3. When a wife makes a mistake, a simple “oops” will suffice as an apology. The husband, on the other hand, is required by law to buy flowers, chocolate and wine (if he did a really bad thing like leave the cap off the toothpaste) to seek forgiveness, but that is only after he has apologized for three straight days and groveled on the floor and possibly a couple of nights of sleeping on the couch.
4. The old axiom of whoever controls the finances, controls the household is only true when the wife is in control of the household finances.

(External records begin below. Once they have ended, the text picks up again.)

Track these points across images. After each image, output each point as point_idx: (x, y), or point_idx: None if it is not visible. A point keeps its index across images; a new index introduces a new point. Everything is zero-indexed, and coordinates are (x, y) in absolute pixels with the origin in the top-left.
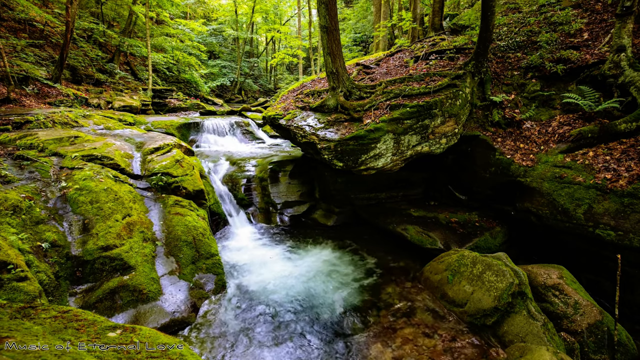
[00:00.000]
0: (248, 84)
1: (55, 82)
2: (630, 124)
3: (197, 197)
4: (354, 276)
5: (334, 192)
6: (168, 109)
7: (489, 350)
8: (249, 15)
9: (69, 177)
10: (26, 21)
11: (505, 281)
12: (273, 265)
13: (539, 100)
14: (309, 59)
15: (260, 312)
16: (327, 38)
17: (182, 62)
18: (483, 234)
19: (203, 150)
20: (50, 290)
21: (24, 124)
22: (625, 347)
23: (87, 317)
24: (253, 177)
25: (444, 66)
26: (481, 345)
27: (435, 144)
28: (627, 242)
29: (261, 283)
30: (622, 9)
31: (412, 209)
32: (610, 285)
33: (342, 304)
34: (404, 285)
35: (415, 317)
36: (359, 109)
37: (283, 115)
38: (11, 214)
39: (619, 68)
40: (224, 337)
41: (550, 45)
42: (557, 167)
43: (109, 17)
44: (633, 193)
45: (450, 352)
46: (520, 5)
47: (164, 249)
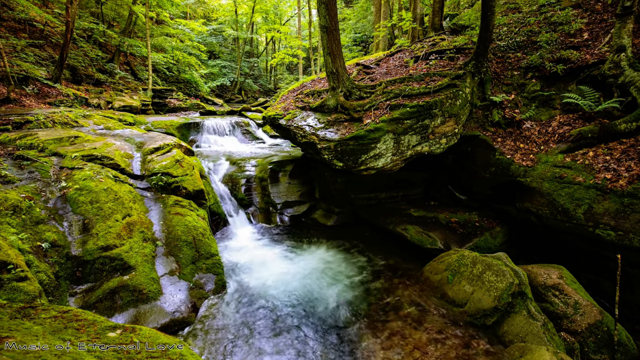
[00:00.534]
0: (248, 84)
1: (55, 82)
2: (630, 124)
3: (197, 197)
4: (353, 276)
5: (334, 192)
6: (168, 109)
7: (471, 341)
8: (249, 15)
9: (69, 177)
10: (26, 21)
11: (505, 281)
12: (273, 265)
13: (539, 100)
14: (309, 59)
15: (260, 312)
16: (327, 38)
17: (182, 62)
18: (483, 234)
19: (203, 150)
20: (50, 290)
21: (24, 124)
22: (625, 347)
23: (87, 317)
24: (253, 177)
25: (444, 66)
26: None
27: (435, 144)
28: (627, 242)
29: (261, 283)
30: (622, 9)
31: (412, 209)
32: (610, 285)
33: (340, 303)
34: (404, 285)
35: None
36: (359, 109)
37: (283, 115)
38: (11, 214)
39: (619, 68)
40: (224, 337)
41: (550, 45)
42: (557, 167)
43: (109, 17)
44: (633, 193)
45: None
46: (520, 5)
47: (164, 249)
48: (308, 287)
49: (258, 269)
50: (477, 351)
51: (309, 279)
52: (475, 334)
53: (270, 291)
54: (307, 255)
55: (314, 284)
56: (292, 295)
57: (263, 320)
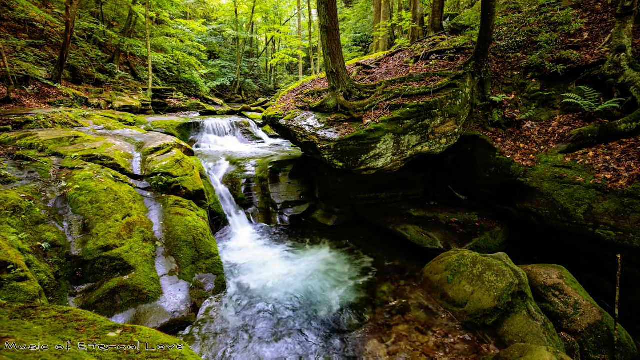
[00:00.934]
0: (248, 84)
1: (55, 82)
2: (630, 124)
3: (197, 197)
4: (353, 276)
5: (334, 192)
6: (168, 109)
7: (480, 345)
8: (249, 15)
9: (69, 177)
10: (26, 21)
11: (505, 281)
12: (273, 265)
13: (539, 100)
14: (309, 59)
15: (260, 312)
16: (327, 38)
17: (182, 62)
18: (483, 234)
19: (203, 150)
20: (50, 290)
21: (24, 124)
22: (625, 347)
23: (87, 317)
24: (253, 177)
25: (444, 66)
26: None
27: (435, 144)
28: (627, 242)
29: (261, 283)
30: (622, 9)
31: (412, 209)
32: (610, 285)
33: (344, 307)
34: (404, 285)
35: (410, 314)
36: (359, 109)
37: (283, 115)
38: (11, 214)
39: (619, 68)
40: (224, 337)
41: (550, 45)
42: (557, 167)
43: (109, 17)
44: (633, 193)
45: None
46: (520, 5)
47: (164, 249)
48: (308, 288)
49: (258, 269)
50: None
51: (309, 279)
52: (483, 337)
53: (271, 292)
54: (307, 256)
55: (314, 284)
56: (292, 296)
57: (264, 321)
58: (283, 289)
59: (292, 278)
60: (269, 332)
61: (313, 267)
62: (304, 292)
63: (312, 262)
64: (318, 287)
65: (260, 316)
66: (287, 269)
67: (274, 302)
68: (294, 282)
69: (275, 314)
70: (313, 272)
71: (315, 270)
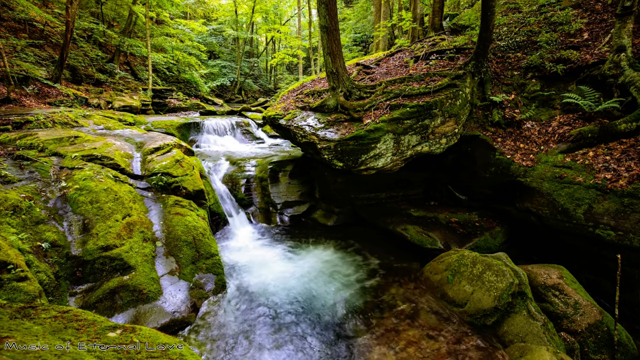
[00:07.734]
0: (248, 84)
1: (55, 82)
2: (630, 124)
3: (197, 197)
4: (354, 276)
5: (334, 192)
6: (168, 109)
7: (494, 353)
8: (249, 15)
9: (69, 177)
10: (26, 21)
11: (505, 281)
12: (273, 266)
13: (539, 100)
14: (309, 59)
15: (260, 312)
16: (327, 38)
17: (182, 62)
18: (483, 234)
19: (203, 150)
20: (50, 290)
21: (24, 124)
22: (625, 347)
23: (87, 317)
24: (253, 177)
25: (444, 66)
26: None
27: (435, 144)
28: (627, 242)
29: (261, 283)
30: (622, 9)
31: (412, 209)
32: (610, 285)
33: (342, 305)
34: (404, 285)
35: (419, 318)
36: (359, 109)
37: (283, 115)
38: (11, 214)
39: (619, 68)
40: (224, 337)
41: (550, 45)
42: (557, 167)
43: (109, 17)
44: (633, 193)
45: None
46: (520, 5)
47: (164, 249)
48: (310, 290)
49: (258, 269)
50: (468, 347)
51: (311, 281)
52: (469, 330)
53: (270, 291)
54: (307, 256)
55: (313, 283)
56: (292, 296)
57: (263, 318)
58: (283, 289)
59: (293, 279)
60: (268, 329)
61: (314, 268)
62: (305, 294)
63: (313, 262)
64: (321, 289)
65: (259, 314)
66: (288, 269)
67: (274, 303)
68: (295, 283)
69: (273, 311)
70: (314, 273)
71: (317, 270)
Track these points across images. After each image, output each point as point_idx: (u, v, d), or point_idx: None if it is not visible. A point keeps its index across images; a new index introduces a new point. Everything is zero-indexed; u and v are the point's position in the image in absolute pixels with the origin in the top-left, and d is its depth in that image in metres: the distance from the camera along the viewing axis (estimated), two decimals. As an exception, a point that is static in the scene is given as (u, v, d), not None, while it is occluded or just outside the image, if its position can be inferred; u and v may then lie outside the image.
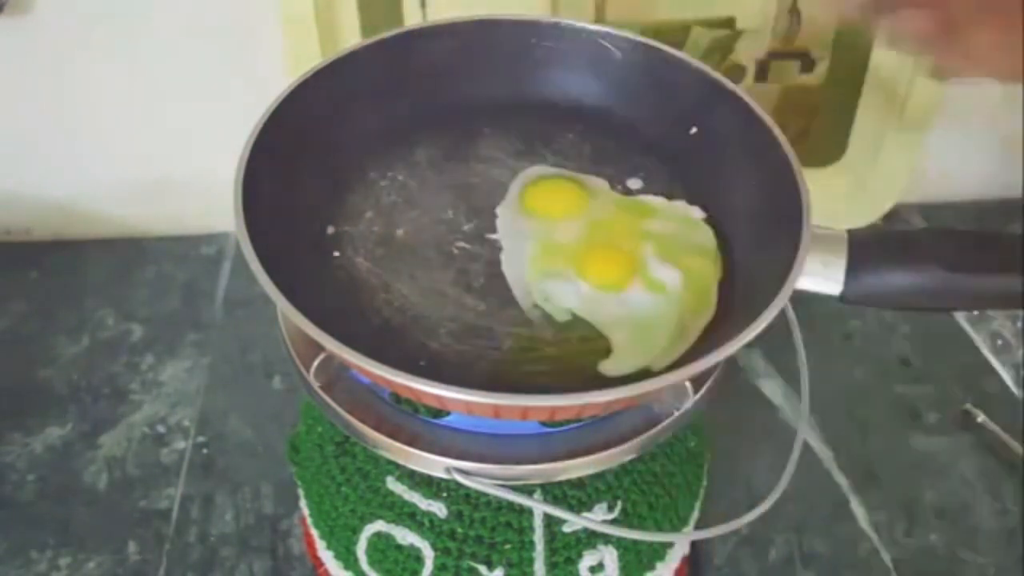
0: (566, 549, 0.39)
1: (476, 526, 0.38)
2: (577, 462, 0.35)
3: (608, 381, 0.33)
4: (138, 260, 0.73)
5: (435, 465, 0.35)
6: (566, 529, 0.39)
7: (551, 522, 0.39)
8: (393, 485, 0.39)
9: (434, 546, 0.39)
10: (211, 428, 0.61)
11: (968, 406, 0.62)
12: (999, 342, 0.68)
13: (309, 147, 0.40)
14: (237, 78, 0.64)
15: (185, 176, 0.71)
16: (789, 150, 0.38)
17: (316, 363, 0.35)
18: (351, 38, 0.63)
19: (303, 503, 0.45)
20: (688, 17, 0.66)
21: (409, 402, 0.37)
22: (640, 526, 0.40)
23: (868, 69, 0.69)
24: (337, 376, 0.37)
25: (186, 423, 0.61)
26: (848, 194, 0.73)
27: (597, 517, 0.39)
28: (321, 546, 0.43)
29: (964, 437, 0.62)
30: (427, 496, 0.39)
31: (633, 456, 0.36)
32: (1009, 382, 0.65)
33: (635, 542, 0.40)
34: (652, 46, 0.43)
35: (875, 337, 0.69)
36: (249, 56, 0.64)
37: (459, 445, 0.35)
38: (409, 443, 0.35)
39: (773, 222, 0.37)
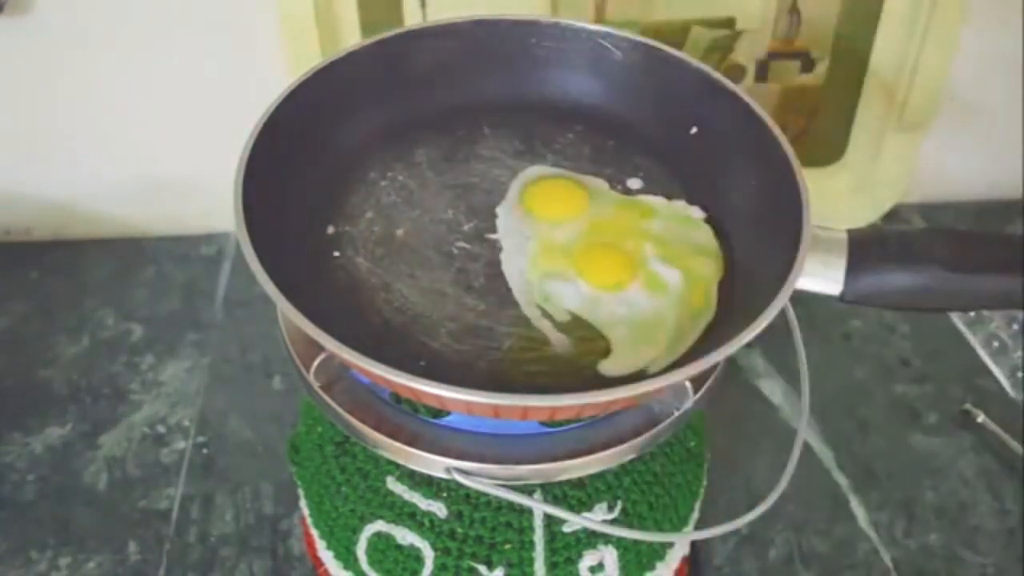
0: (566, 549, 0.39)
1: (476, 526, 0.38)
2: (577, 462, 0.35)
3: (608, 381, 0.33)
4: (138, 260, 0.73)
5: (435, 465, 0.35)
6: (566, 529, 0.39)
7: (551, 522, 0.39)
8: (393, 485, 0.39)
9: (434, 546, 0.39)
10: (211, 428, 0.61)
11: (968, 406, 0.62)
12: (996, 344, 0.68)
13: (309, 147, 0.40)
14: (237, 78, 0.64)
15: (185, 176, 0.71)
16: (789, 150, 0.38)
17: (316, 363, 0.35)
18: (351, 38, 0.63)
19: (303, 503, 0.45)
20: (688, 17, 0.66)
21: (409, 402, 0.37)
22: (640, 526, 0.40)
23: (868, 69, 0.69)
24: (337, 376, 0.37)
25: (186, 423, 0.61)
26: (848, 194, 0.73)
27: (597, 517, 0.39)
28: (321, 546, 0.43)
29: (964, 437, 0.62)
30: (427, 496, 0.39)
31: (633, 456, 0.36)
32: (1006, 385, 0.65)
33: (635, 542, 0.40)
34: (652, 46, 0.43)
35: (875, 337, 0.69)
36: (249, 56, 0.64)
37: (459, 445, 0.35)
38: (409, 443, 0.35)
39: (773, 222, 0.37)
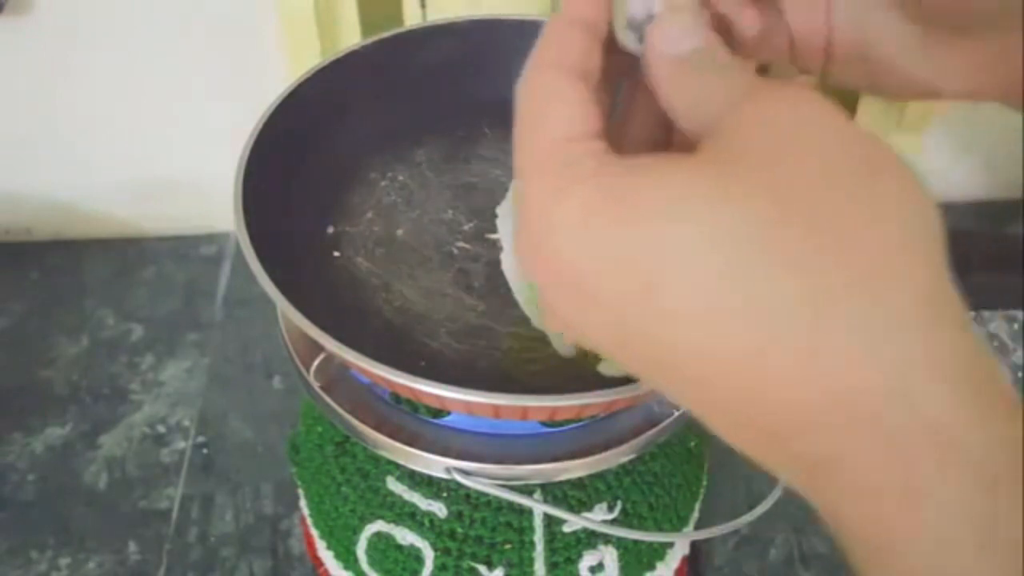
0: (566, 549, 0.39)
1: (476, 526, 0.38)
2: (577, 462, 0.35)
3: (608, 381, 0.33)
4: (138, 260, 0.73)
5: (435, 465, 0.35)
6: (566, 529, 0.39)
7: (551, 522, 0.39)
8: (393, 485, 0.39)
9: (434, 546, 0.39)
10: (211, 428, 0.61)
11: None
12: (995, 344, 0.68)
13: (309, 147, 0.40)
14: (237, 78, 0.64)
15: (185, 176, 0.71)
16: (789, 150, 0.38)
17: (316, 363, 0.35)
18: (351, 38, 0.63)
19: (303, 503, 0.45)
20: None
21: (409, 402, 0.37)
22: (640, 526, 0.40)
23: (868, 69, 0.69)
24: (337, 376, 0.37)
25: (186, 423, 0.61)
26: (848, 194, 0.73)
27: (597, 517, 0.39)
28: (321, 546, 0.43)
29: (964, 437, 0.62)
30: (427, 496, 0.39)
31: (633, 456, 0.36)
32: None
33: (635, 542, 0.40)
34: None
35: (875, 337, 0.69)
36: (249, 56, 0.64)
37: (459, 445, 0.35)
38: (409, 443, 0.35)
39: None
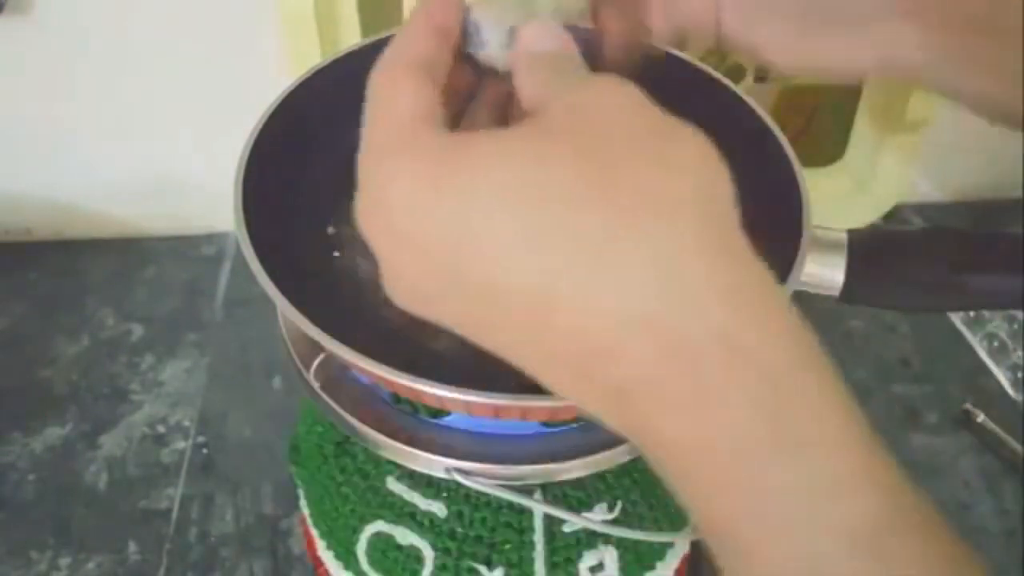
0: (566, 549, 0.39)
1: (476, 526, 0.38)
2: (577, 462, 0.35)
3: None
4: (138, 260, 0.73)
5: (435, 465, 0.35)
6: (566, 529, 0.39)
7: (551, 522, 0.39)
8: (393, 485, 0.39)
9: (434, 546, 0.39)
10: (211, 428, 0.61)
11: (968, 406, 0.62)
12: (996, 344, 0.68)
13: (309, 147, 0.40)
14: (237, 78, 0.64)
15: (185, 176, 0.71)
16: (789, 150, 0.38)
17: (316, 363, 0.35)
18: (351, 38, 0.63)
19: (303, 503, 0.45)
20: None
21: (409, 402, 0.37)
22: (640, 526, 0.40)
23: (868, 69, 0.69)
24: (337, 376, 0.37)
25: (186, 423, 0.61)
26: (848, 194, 0.73)
27: (597, 517, 0.39)
28: (321, 546, 0.43)
29: (964, 437, 0.62)
30: (427, 496, 0.39)
31: (633, 456, 0.36)
32: (1006, 384, 0.65)
33: (635, 542, 0.40)
34: (652, 46, 0.43)
35: (875, 337, 0.69)
36: (249, 56, 0.64)
37: (459, 445, 0.35)
38: (409, 443, 0.35)
39: (773, 223, 0.36)
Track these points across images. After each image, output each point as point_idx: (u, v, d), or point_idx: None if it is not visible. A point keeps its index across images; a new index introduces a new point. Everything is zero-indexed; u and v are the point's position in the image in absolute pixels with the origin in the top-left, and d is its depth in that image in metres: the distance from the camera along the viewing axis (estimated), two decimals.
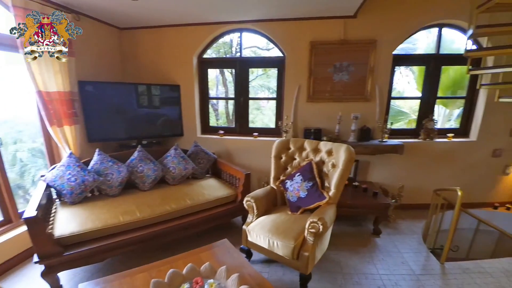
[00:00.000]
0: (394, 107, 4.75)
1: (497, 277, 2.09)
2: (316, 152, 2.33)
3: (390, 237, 2.68)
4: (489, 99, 2.96)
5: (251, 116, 3.61)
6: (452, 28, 3.01)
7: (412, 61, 3.34)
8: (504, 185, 3.35)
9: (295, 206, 2.18)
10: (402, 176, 3.22)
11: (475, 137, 3.15)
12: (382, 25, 2.86)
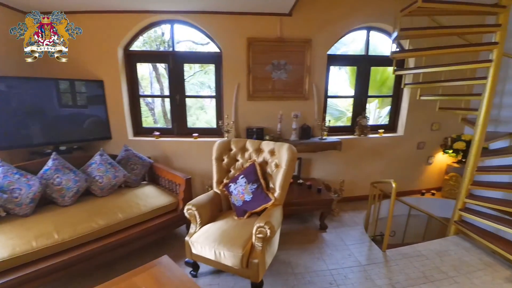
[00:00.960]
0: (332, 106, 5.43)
1: (431, 258, 2.67)
2: (259, 152, 2.62)
3: (336, 231, 3.17)
4: (412, 97, 3.73)
5: (194, 116, 3.70)
6: (379, 31, 3.67)
7: (345, 61, 4.01)
8: (428, 173, 4.24)
9: (241, 210, 2.39)
10: (342, 171, 3.83)
11: (402, 132, 3.93)
12: (316, 25, 3.36)
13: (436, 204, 4.02)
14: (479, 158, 2.85)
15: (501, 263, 2.59)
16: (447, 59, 3.10)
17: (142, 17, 3.18)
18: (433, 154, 4.15)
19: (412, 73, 3.49)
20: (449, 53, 2.77)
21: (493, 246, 2.60)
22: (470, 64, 2.71)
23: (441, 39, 3.13)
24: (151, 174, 3.20)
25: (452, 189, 3.88)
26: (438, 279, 2.34)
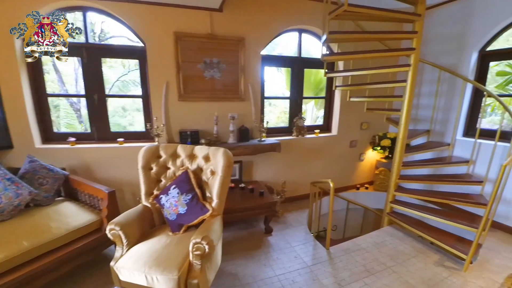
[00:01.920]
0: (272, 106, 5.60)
1: (371, 251, 2.84)
2: (192, 158, 2.44)
3: (281, 233, 3.18)
4: (343, 99, 3.99)
5: (128, 118, 3.37)
6: (311, 34, 3.85)
7: (279, 62, 4.03)
8: (361, 169, 4.61)
9: (176, 224, 2.18)
10: (283, 171, 3.89)
11: (336, 132, 4.19)
12: (248, 24, 3.34)
13: (370, 197, 4.40)
14: (403, 155, 3.14)
15: (430, 248, 2.87)
16: (371, 63, 3.41)
17: (44, 1, 2.68)
18: (364, 151, 4.56)
19: (341, 75, 3.72)
20: (373, 57, 3.01)
21: (421, 233, 2.89)
22: (392, 68, 3.01)
23: (365, 44, 3.46)
24: (68, 189, 2.75)
25: (382, 182, 4.28)
26: (379, 271, 2.49)
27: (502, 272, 2.50)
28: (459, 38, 3.54)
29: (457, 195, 3.04)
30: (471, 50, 3.43)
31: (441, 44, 3.73)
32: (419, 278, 2.42)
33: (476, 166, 3.37)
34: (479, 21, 3.34)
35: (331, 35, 2.69)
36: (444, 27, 3.68)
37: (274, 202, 3.10)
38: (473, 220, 2.69)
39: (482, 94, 3.41)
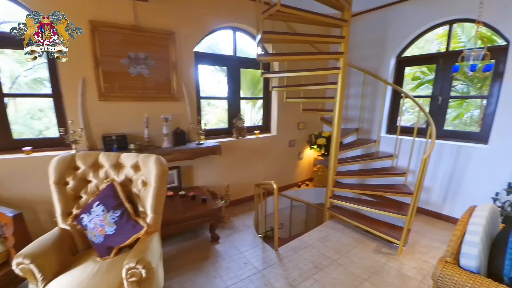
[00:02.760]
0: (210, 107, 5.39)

5. When eating a dinner prepared by the wife, the husband is only allowed to admit that it might have been a mistake to cook after the wife first admits to it. If the husband is the first to admit it, see rule 3. If a husband fails to cook a good meal, it is immediately tossed out and never allowed to be made again.
6. A husband is never allowed to say the wife looks fine. In his eyes, no matter how bad she dressed, the wife is the most beautiful woman on the earth and that is how it should be stated to the wife. If it is stated otherwise, see rule 3. The converse of this is that the wife can repeatedly tell the husband that they look fat, ugly and sloppy when dressed in certain ways. The husband’s only course of action is to change.
7. When both parties in a marriage have to use the restroom at the same time, it’s always ladies first. When a house is burning to the ground, it is always ladies first. When its time for TV, its ladies first. You get the idea that it is always ladies first, except for one instance: when someone dies, then usually it’s the husband that goes first...and we like it that way!